Ciel nosurge also upholds the Ar Tonelico tradition of bonding with female characters—sometimes in relevant ways, and sometimes not. Players can dive into the psychic landscapes, or Geometrics, of major characters, and there the game brings up a simplified map and the chatty progression of a visual novel. Characters also undergo Purification rites at hot springs, stripping down to swimwear and installing energy crystals on various parts of their bodies. In this regard, Ar nosurge may make the most famous scene of the original Ar Tonelico seem mild and innocent.

HYRULE WARRIORS
Developer: Omega Force/Team Ninja/Nintendo
Publisher: Nintendo
Platform: Wii U
Release Date: September 26
Most Wanted Character: The Bucket Mouse
MSRP: $59.99

In one sense, Hyrule Warriors is a seat-filler. It's there to sit in the audience of Wii U releases until a real The Legend of Zelda game comes along with dungeons and puzzles and intrusive tutorials. Hyrule Warriors is just a brawler, a battleground action game in the style of Dynasty Warriors—and made by the developer of Dynasty Warriors, at that.

In another sense, Hyrule Warriors is the perfectly pandering Zelda creation that some series fans always wanted. It takes care of one recurring annoyance in proper Zelda games: with rare exceptions, you're stuck playing as Link. The Hyrule Warriors roster has Link, true, but he's joined by sleeker versions of the recurring Impa, Princess Zelda, and Ganondorf, plus Midna, Zant, and Agitha from Twilight Princess; Sheik, Darunia, and Ruto from Ocarina of Time; and Fi and Ghirahim from Skyward Sword. And for the obligatory all-new character, we have a blue-haired sorceress named Lana. All of them are locked in a struggle with an evil mage named Cia, and she commands an army brimming with familiar Zelda creatures.

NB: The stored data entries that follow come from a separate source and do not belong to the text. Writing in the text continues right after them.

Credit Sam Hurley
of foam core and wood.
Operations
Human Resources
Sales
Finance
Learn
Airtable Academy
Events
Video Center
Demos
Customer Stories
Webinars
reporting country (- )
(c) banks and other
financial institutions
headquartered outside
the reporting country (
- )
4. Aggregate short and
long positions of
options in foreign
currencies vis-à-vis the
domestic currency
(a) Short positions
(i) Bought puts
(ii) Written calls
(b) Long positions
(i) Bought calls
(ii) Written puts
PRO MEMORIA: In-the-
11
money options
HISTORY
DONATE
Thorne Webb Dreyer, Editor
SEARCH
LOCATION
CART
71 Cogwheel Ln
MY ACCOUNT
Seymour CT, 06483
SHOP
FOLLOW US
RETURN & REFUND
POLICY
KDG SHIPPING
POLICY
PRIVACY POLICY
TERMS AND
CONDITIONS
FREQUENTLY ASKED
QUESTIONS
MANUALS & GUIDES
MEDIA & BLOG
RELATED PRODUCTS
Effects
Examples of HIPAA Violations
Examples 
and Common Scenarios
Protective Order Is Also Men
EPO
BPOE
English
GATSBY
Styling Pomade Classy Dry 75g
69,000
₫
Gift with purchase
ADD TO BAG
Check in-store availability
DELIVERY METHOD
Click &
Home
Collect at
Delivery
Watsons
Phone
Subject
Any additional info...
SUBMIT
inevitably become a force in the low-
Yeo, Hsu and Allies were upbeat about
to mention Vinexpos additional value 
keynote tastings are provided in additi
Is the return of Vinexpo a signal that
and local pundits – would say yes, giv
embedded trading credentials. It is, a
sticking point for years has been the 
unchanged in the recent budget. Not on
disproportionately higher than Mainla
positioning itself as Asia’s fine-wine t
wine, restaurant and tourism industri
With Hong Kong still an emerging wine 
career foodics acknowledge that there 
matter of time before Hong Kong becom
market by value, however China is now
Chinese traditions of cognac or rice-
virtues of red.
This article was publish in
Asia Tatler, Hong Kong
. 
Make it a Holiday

Hyrule Warriors busies itself with the usual Dynasty Warriors tasks. As they roam battlefields, the characters track down enemy commanders, protect valuable points, and take out larger creatures. In between this, they'll hack through immense clusters of foes, and the game threads along new attacks, upgrades, and traditional Zelda tools. It hides few of its Dynasty Warriors inspirations in its co-op play (with the Wii U touch-screen) and mechanical mid-battle dialogue, but Hyrule Warriors clearly has its heritage in mind, stretching from the Death Mountain and Skyloft stages to the jingle that accompanies each treasure chest. Will it be enough for the Zelda followers?

ALSO AVAILABLE:
How strange that Microsoft consigned the new Killer Instinct to a weird pseudo-digital release last year, considering that it was the biggest surprise of the Xbox One's early lineup. Well, that's no longer a problem. The retail Killer Instinct Combo Breaker Pack has all eight Season One characters and a download code for Season Two's TJ Combo. And you can stick it on your shelf to prove that, like it or not, Killer Instinct is back. Now we need only wait for BloodStorm's grand return.